A week after her death, on April 7th, 1549, Calvin wrote to his friend Viret of some intimate details of the final few hours with his wife:
Although the death of my wife has been exceedingly painful to me, yet I subdue my grief as well as I can ... I have been bereaved of the best companion of my life, of one who, had it been so ordered, would not only have been the willing sharer of my indigence, but even of my death. During her life she was the faithful helper of my ministry. From her I never experienced the slightest hindrance. She was never troublesome to me throughout the entire course of her illness; she was more anxious about her children than about herself.

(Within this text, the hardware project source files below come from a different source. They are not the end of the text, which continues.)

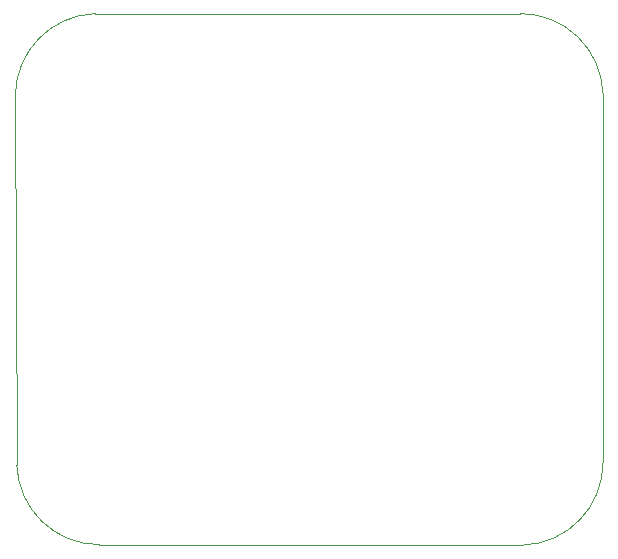
<source format=gbr>
%TF.GenerationSoftware,KiCad,Pcbnew,8.0.5*%
%TF.CreationDate,2024-10-05T15:02:32-05:00*%
%TF.ProjectId,HornsBoard,486f726e-7342-46f6-9172-642e6b696361,0.0*%
%TF.SameCoordinates,Original*%
%TF.FileFunction,Profile,NP*%
%FSLAX46Y46*%
G04 Gerber Fmt 4.6, Leading zero omitted, Abs format (unit mm)*
G04 Created by KiCad (PCBNEW 8.0.5) date 2024-10-05 15:02:32*
%MOMM*%
%LPD*%
G01*
G04 APERTURE LIST*
%TA.AperFunction,Profile*%
%ADD10C,0.100000*%
%TD*%
G04 APERTURE END LIST*
D10*
X127113712Y-117709484D02*
X126995538Y-86499999D01*
X176750000Y-86250000D02*
X176754462Y-117500000D01*
X126995538Y-86499999D02*
G75*
G02*
X133750000Y-79500001I7004462J-1D01*
G01*
X133750000Y-79500000D02*
X169750001Y-79495538D01*
X170000000Y-124499999D02*
X134113711Y-124463946D01*
X169750001Y-79495538D02*
G75*
G02*
X176749999Y-86250000I-1J-7004462D01*
G01*
X176754462Y-117500000D02*
G75*
G02*
X170000000Y-124499999I-7004462J0D01*
G01*
X134113711Y-124463946D02*
G75*
G02*
X127113716Y-117709484I-11J7004446D01*
G01*
M02*

</source>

As I feared these private cares might annoy her to no purpose, I took occasion, on the third day before her death, to mention that I would not fail in discharging my duty to her children. Taking up the matter immediately, she said, “I have already committed them to God.” When I said that that was not to prevent me from caring for them, she replied, “I know you will not neglect what you know has been committed to God.” Lately, also, when a certain woman insisted that she should talk with me regarding these matters, I, for the first time, heard her give the following brief answer: “Assuredly the principal thing is that they live a pious and holy life. My husband is not to be urged to instruct them in religious knowledge and in the fear of God. If they be pious, I am sure he will gladly be a father to them; but if not, they do not deserve that I should ask for aught in their behalf.” This nobleness of mind will weigh more with me than a hundred recommendations.[1] 13
A few days later, in a letter to Farel, he would relate his wife’s final words:
O glorious resurrection! O God of Abraham, and of all our fathers, in thee have the faithful trusted during so many past ages, and none of them have trusted in vain. I also will hope.14
Calvin would never re-marry and in one of his sermons on 1 Timothy, preached in 1554, some five years after the death of his wife, he included a rare moment of self-reflection as he pondered the reason:
“As for me, I do not want anyone to think me very virtuous because I was not married. It would rather be a fault in me if I could serve God better in marriage than remaining as I am ... But I know my infirmity, that perhaps a woman might not be happy with me. However that may be, I abstain from marriage in order that I may be more free to serve God. But this is not because I think that I am more virtuous than my brethren. Fie to me if I had that false opinion.”15
Writing in November 1555 to Richard Vauville, who had also lost his wife, Calvin would say:
How deep a wound the death of your wife must have inflicted on your heart, I judge from my own feelings. For I recollect how difficult it was for me seven years ago to get over a similar sorrow. But as you know perfectly well, what are the suitable remedies for alleviating an excessive sorrow, I have nothing else to do than to remind you to summon them to your aid. Among other things, this is no mean source of consolation, which nevertheless the flesh seizes upon to aggravate our sorrow, that you lived with a wife of such a disposition, that you will willingly renew your fellowship with her when you shall be called out of this world. Then an example of dying piously was offered to you by the companion of your life. If it were my task to exhort a private person, I should order him to weigh in his own mind, what he owes to his Creator. For we unjustly defraud God of his right, unless each of us lives and dies in dependence on his sovereign pleasure.16
Calvin would spend fifteen years without Idelette, until he too would be called to join her in the presence of the Lord Jesus Christ above.